:: Provided data
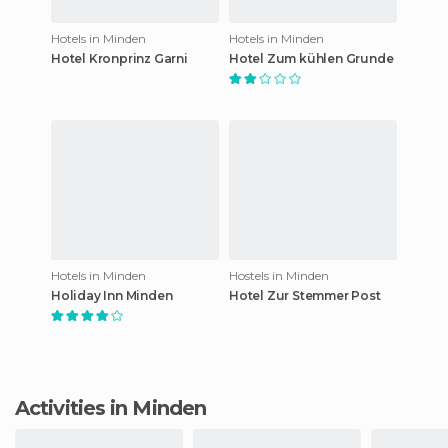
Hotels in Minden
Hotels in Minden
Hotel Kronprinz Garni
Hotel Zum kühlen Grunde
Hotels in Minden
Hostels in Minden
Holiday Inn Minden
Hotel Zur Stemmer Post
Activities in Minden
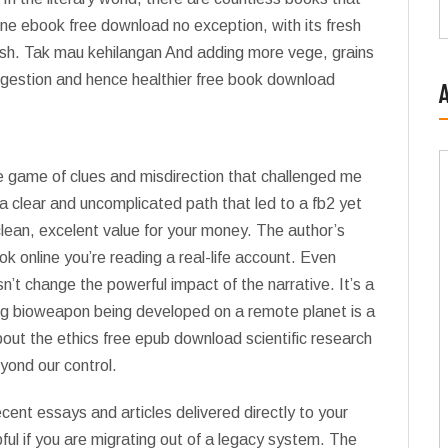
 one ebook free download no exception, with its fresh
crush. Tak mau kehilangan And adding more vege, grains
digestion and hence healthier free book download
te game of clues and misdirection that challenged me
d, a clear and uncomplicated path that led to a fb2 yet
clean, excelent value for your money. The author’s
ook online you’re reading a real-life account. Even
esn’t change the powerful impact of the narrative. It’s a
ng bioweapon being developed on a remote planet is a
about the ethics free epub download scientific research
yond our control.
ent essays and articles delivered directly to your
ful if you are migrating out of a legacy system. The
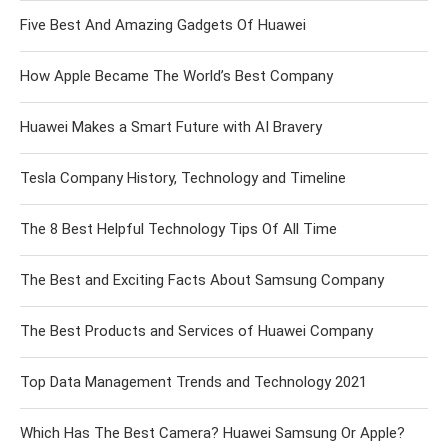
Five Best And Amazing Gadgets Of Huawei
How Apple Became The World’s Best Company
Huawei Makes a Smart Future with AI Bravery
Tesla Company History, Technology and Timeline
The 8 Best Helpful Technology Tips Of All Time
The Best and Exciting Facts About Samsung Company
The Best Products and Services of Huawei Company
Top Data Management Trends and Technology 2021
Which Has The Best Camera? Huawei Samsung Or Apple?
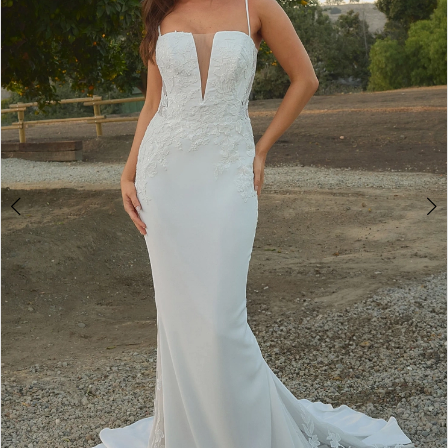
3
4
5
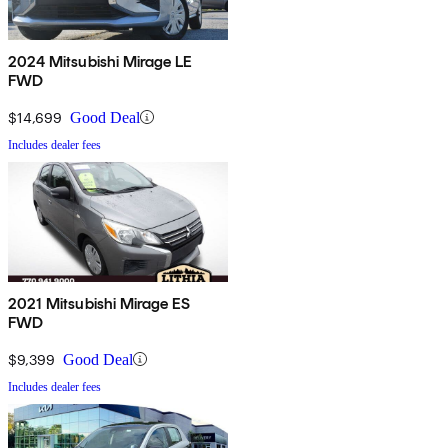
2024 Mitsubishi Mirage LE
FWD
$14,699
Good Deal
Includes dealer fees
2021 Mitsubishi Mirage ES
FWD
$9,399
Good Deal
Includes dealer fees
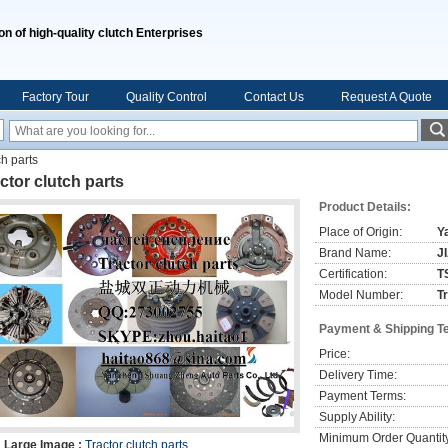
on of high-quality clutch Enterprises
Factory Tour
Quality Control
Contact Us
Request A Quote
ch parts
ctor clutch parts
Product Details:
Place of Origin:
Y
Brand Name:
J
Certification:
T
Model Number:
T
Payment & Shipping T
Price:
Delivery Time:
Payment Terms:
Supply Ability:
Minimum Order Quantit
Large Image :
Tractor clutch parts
::::
:: Provided data
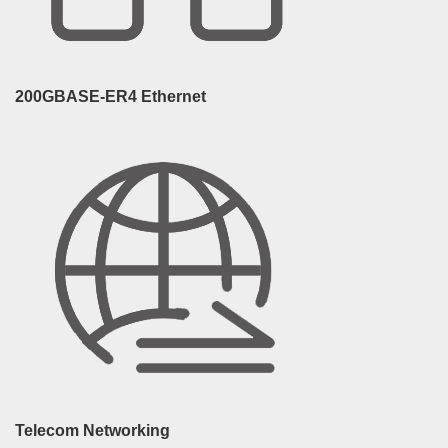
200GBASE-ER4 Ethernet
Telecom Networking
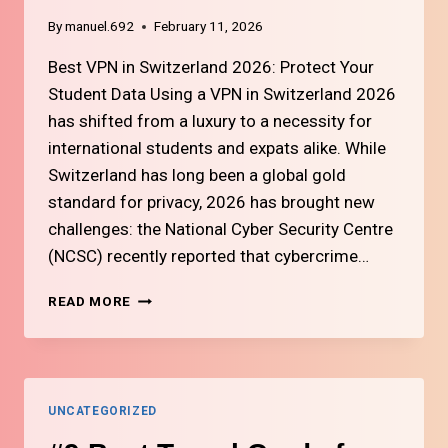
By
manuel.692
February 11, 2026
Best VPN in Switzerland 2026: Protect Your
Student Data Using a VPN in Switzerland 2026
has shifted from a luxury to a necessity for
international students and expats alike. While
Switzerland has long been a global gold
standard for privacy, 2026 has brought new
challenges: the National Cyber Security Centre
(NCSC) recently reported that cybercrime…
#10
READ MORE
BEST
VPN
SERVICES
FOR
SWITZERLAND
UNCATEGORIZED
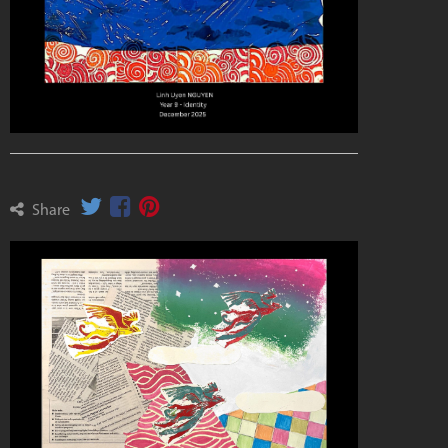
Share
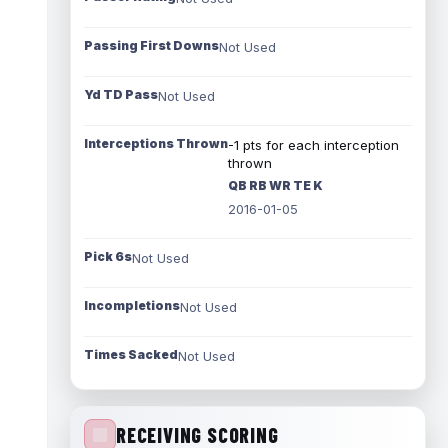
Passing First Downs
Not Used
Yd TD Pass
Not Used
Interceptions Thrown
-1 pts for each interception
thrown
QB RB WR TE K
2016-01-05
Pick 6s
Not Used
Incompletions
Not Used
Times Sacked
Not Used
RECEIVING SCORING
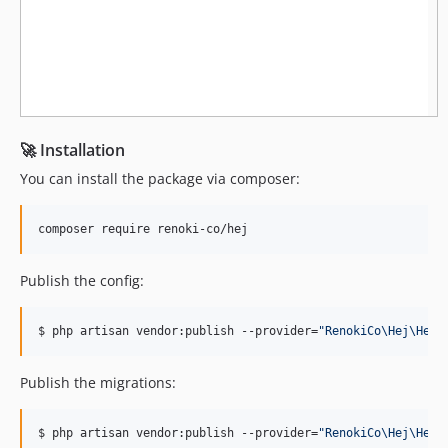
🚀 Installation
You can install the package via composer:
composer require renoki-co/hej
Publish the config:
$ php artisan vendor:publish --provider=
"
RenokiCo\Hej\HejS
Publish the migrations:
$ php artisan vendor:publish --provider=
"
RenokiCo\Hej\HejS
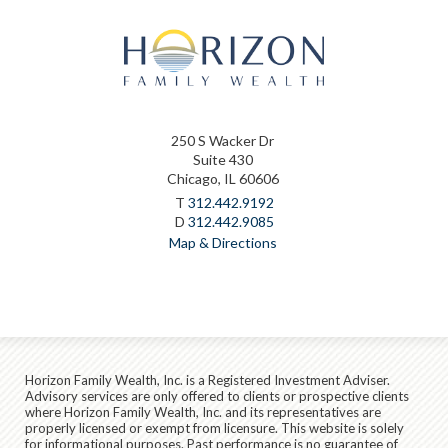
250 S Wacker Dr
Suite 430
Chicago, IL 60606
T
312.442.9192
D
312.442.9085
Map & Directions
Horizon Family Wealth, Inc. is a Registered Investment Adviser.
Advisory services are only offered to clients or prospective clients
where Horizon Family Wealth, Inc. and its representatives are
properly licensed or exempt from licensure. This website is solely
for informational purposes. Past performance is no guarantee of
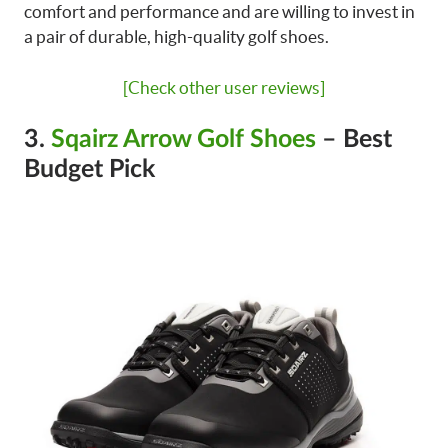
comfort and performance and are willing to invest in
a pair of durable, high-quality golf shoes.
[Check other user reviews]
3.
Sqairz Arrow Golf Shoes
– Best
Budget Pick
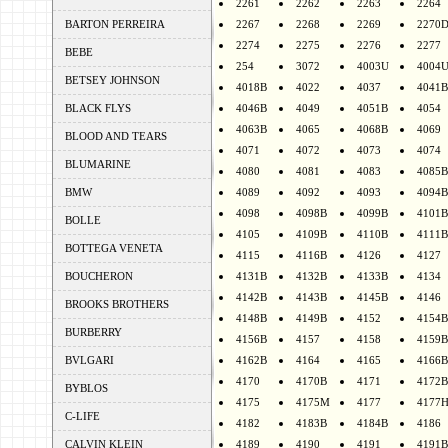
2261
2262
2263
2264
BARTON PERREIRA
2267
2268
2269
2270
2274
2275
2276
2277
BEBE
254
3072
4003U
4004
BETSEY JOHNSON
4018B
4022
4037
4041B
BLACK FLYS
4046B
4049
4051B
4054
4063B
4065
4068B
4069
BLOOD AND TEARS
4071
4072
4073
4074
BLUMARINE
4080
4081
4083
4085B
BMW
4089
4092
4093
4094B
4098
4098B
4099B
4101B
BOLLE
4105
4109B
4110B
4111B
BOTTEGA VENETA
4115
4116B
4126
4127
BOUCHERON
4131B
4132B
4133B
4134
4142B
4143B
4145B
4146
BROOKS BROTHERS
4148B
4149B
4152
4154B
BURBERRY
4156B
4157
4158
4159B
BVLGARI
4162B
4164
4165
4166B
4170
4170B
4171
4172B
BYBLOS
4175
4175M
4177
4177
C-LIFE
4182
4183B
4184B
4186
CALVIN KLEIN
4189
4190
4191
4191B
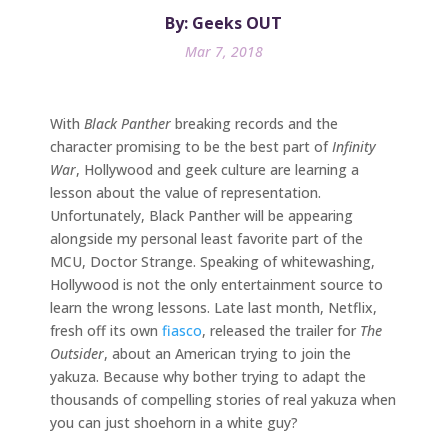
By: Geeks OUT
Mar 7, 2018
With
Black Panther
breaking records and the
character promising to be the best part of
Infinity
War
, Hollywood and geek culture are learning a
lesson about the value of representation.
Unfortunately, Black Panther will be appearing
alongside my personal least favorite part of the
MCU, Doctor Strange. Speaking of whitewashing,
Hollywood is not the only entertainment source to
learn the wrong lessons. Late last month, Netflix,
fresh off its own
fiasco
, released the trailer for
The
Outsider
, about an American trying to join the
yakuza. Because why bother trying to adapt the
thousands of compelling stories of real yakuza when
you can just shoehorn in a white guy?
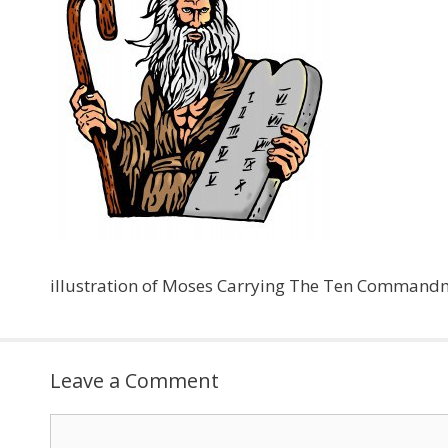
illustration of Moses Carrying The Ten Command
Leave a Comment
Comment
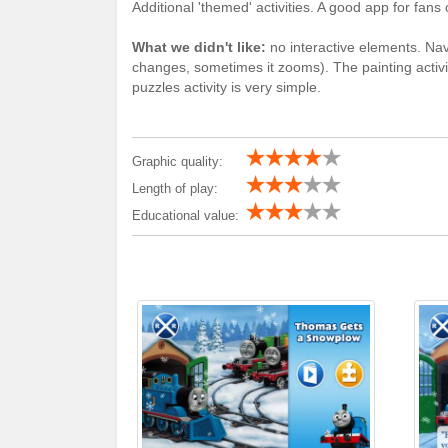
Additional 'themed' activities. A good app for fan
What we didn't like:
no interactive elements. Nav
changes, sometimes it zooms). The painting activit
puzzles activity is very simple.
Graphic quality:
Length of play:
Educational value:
::::
• _Exercise instructions_: In how many lines of the material above does the string "only" appear, matching case exactly? Reply with the number alone.

• _Expected output_: 2